The reference to the function of the intestine suggests the explanation should be categorized as legitimate functional teleology. It is difficult to predict how much text might be required to reliably categorize a fragment. Despite such uncertainties, there is scope for greater automation of the search process we used. For example, the phrase “in order to conserve” might be used to find cases of legitimate constraint teleology related to conservation laws (for example, “in order to conserve energy,” “in order to conserve momentum,” etc.).

Contemporary accounts suggest there is a lack of agreement over criteria for “good” scientific explanations (Alameh & Abd-El-Khalick, 2018). De Regt and Dieks (2005) and Alameh and Abd-El-Khalick (2018) propose a pragmatic approach to explanation that draws on a “toolbox” of different approaches in different contexts. Rather than expecting there to be definitive rules for categorizing legitimate from illegitimate explanatory approaches, we argue that there is likely to be some scope for interpretation in the classification of cases, and hence, a fully automated approach to text mining may not be possible.
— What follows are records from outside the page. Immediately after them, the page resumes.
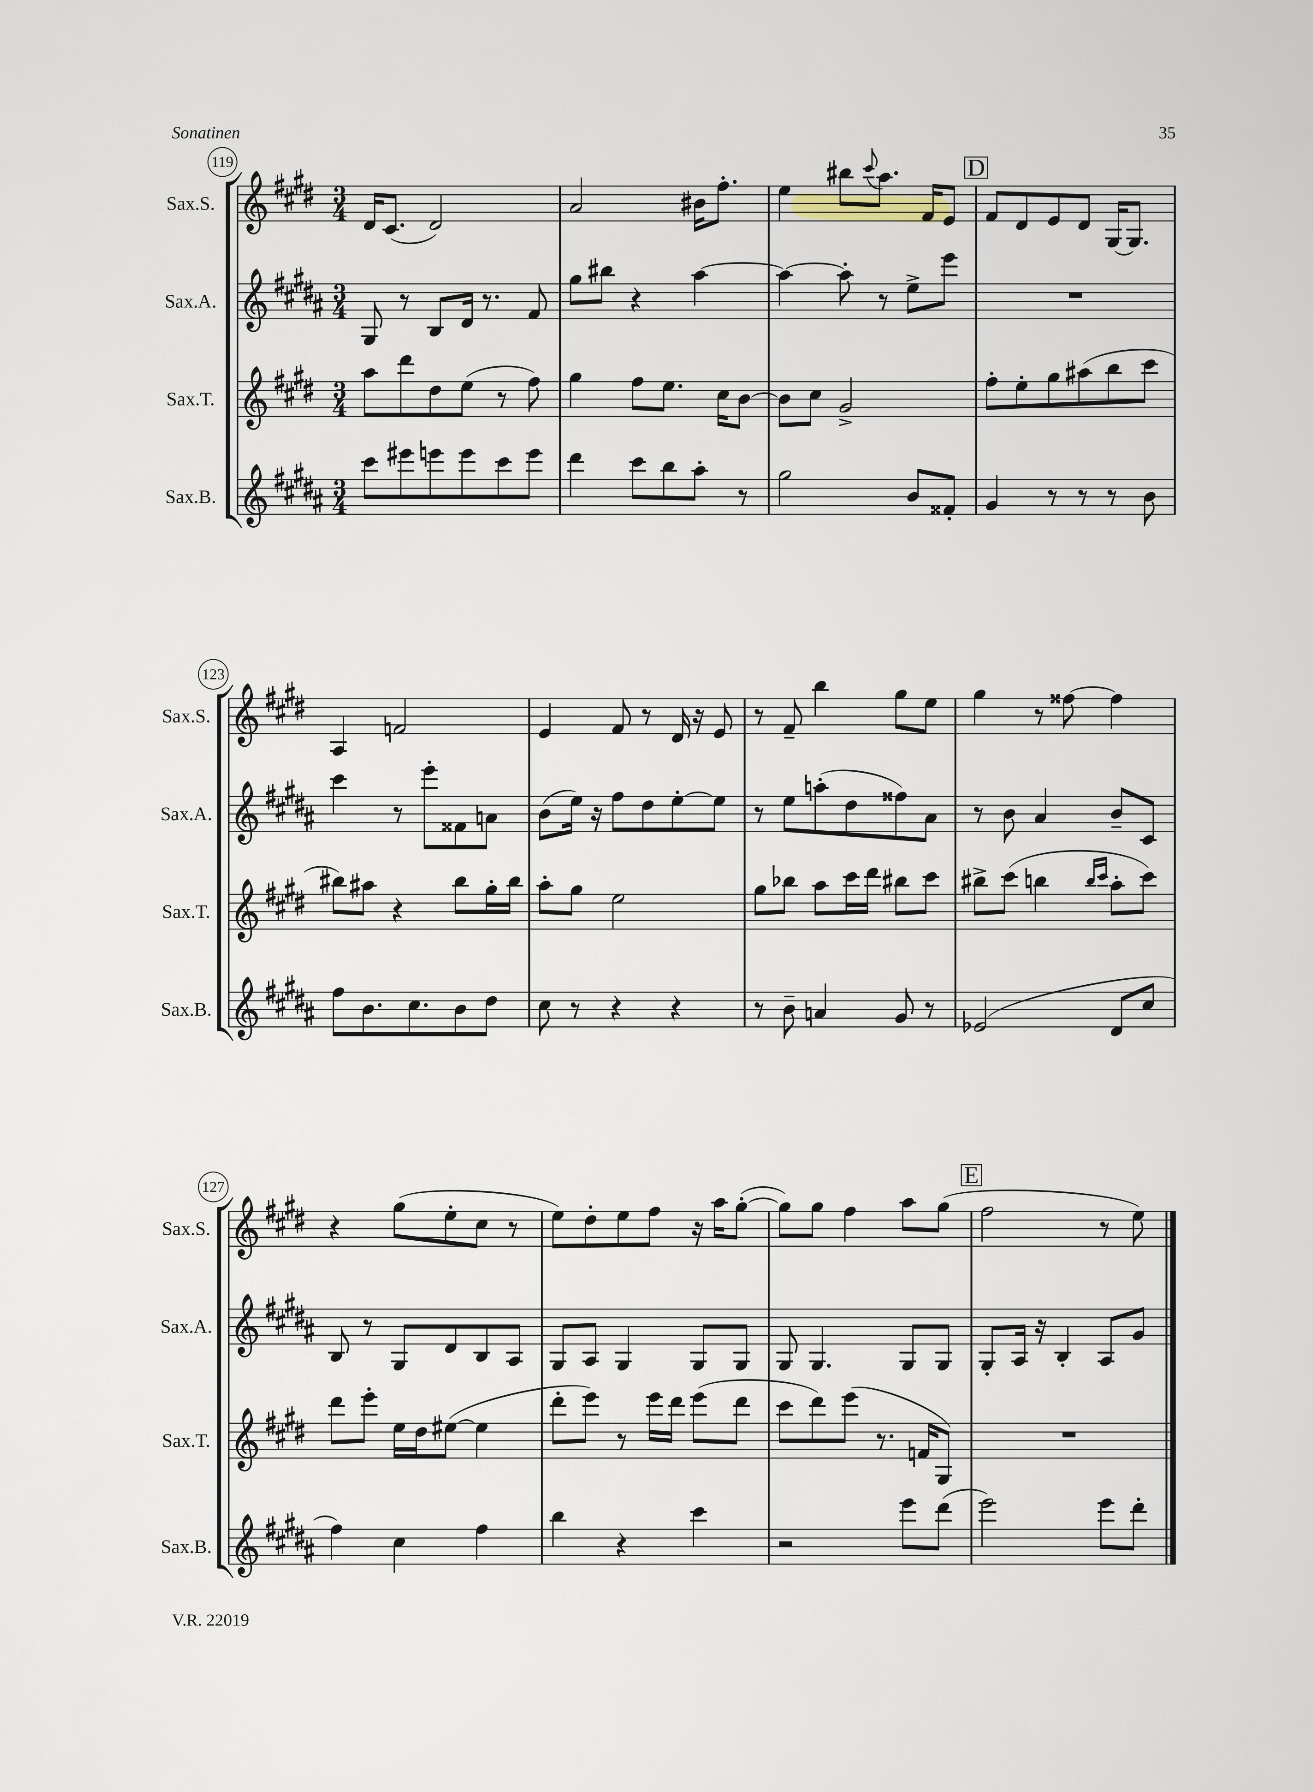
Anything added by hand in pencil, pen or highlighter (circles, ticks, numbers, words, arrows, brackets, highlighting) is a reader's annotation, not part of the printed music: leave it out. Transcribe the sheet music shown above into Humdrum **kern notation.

**kern	**kern	**kern	**kern
*staff4	*staff3	*staff2	*staff1
*clefG2	*clefG2	*clefG2	*clefG2
*k[f#c#g#d#a#]	*k[f#c#g#d#]	*k[f#c#g#d#a#]	*k[f#c#g#d#]
*M3/4	*M3/4	*M3/4	*M3/4
8ccc#	8aa	8G#	16d#
.	.	.	(8.c#
8eee#	8ddd#	8r	.
8eee	8dd#	8B	2d#)
8eee	(8ee	16d#	.
.	.	8.r	.
8ccc#	8r	.	.
8eee	8ff#)	8f#	.
=	=	=	=
4ddd#	4gg#	8gg#	2a
.	.	8bb#	.
8ccc#	8ff#	4r	.
8bb	8.ee	.	.
8aa#'	.	[4aa#	16b#
.	16cc#	.	8.ff#'
8r	[8b	.	.
=	=	=	=
2gg#	8b]	4aa#_	4ee
.	8cc#	.	.
.	2g#^	8aa#']	8bb#
.	.	.	8qqccc#
.	.	8r	8.aa
8b	.	8ee^	.
.	.	.	16f#
8f##'	.	8eee	8e
=	=	=	=
4g#	8ff#'	2.r	8f#
.	8ee'	.	8d#
8r	8gg#	.	8e
8r	(8aa#	.	8d#
8r	8bb	.	[16G#
.	.	.	8.G#]
8b	8ccc#	.	.
=	=	=	=
8ff#	8bb#)	4ccc#	4A
8.b	8aa#	.	.
.	4r	8r	2f
8.cc#	.	.	.
.	.	8eee'	.
8b	8bb#	8f##	.
8dd#	16gg#'	8a	.
.	16bb#	.	.
=	=	=	=
8cc#	8aa'	(8b	4e
8r	8gg#	16ee)	.
.	.	16r	.
4r	2ee	8ff#	8f#
.	.	8dd#	8r
4r	.	[8ee'	16d#
.	.	.	16r
.	.	8ee]	8e
=	=	=	=
8r	8gg#	8r	8r
8b~	8bb-	8ee	8f#~
4a	8aa	(8aa'	4bb
.	16ccc#	8dd#	.
.	16ddd#	.	.
8g#	8bb#	8ff##)	8gg#
8r	8ccc#	8a#	8ee
=	=	=	=
(2e-	8bb#^	8r	4gg#
.	(8ccc#	8b	.
.	4bb	4a#	8r
.	.	.	[8ff##
.	16qqbb	.	.
.	16qqccc#	.	.
8d#	8aa'	8b~	4ff##]
8cc#	8ccc#)	8c#	.
=	=	=	=
4ff#)	8ddd#	8B	4r
.	8eee'	8r	.
4cc#	16ee	8G#	(8gg#
.	16dd#	.	.
.	([8ee#	8d#	8ee'
4ff#	4ee#]	8B	8cc#
.	.	8A#	8r
=	=	=	=
4bb	8ddd#'	8G#	8ee)
.	8eee)	8A#	8dd#'
4r	8r	4G#	8ee
.	16eee	.	8ff#
.	16ddd#	.	.
4ccc#	(8eee	8G#	16r
.	.	.	16aa
.	8ddd#	8G#	([8gg#'
=	=	=	=
2r	8ccc#	8G#	8gg#])
.	8ddd#)	4.G#	8gg#
.	(8eee	.	4ff#
.	8.r	.	.
8eee	.	8G#	8aa
.	16f	.	.
(8ddd#	8G#)	8G#	(8gg#
=	=	=	=
2eee)	2.r	8G#'	2ff#
.	.	16A#	.
.	.	16r	.
.	.	4B'	.
8eee	.	8A#	8r
8ddd#'	.	8g#	8ee)
==	==	==	==
*-	*-	*-	*-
Whilst human coding of cases is responsive, it is also time consuming and inconsistent; by contrast, automated coding is rapid and reliable but lacks the flexibility of human intelligence (Heap et al., 2017). A hybrid mining approach (as in our study which used an automated initial search procedure to create a manageable data set for human coding) might have the benefits of both approaches. Text mining can, by reporting patterns of current usage, support the development of recommendations for textbook authors and teachers writing instructional material. In the case of teleology for example, our search suggests that authors and teachers, in the context of physics teleological explanations, are cautious when they use the phrases “and so,” “as,” “in order to,” and “therefore.” In our sample, these phrases were associated with relatively high probabilities of illegitimate uses of teleology (albeit the total incidence of such cases was low). In this way, text-mining approaches have the potential to offer guidance to writers of science education textbooks and other teaching resources about appropriate use of scientific language.

The data set used in this study is relatively small (eight texts), and future studies, by drawing on larger corpora, will be able to report generalizable claims about language use in science education texts. For example, it would be interesting to determine patterns in the prevalence of categories of legitimate teleological explanations (e.g., human intention, physiological function, molecular function) in a larger sample of textbooks. More generally, text mining could be used to determine authors’ explanatory approaches in different contexts. Given the suggestion that approaches to explanation are contextual (Alameh & Abd-El-Khalick, 2018; De Regt & Dieks, 2005) and not necessarily clearly determined by theoretical rules, empirical data on usage patterns (for example, what forms of explanation are common in different topics in disciplines?) will be useful data for authors and teachers. Data related to trends in usage over time would also be of interest. We encourage researchers in science education to adopt the text-mining approach—it has the potential to develop novel knowledge about the customary linguistic usage of a field and hence support clarity of communication in science education texts.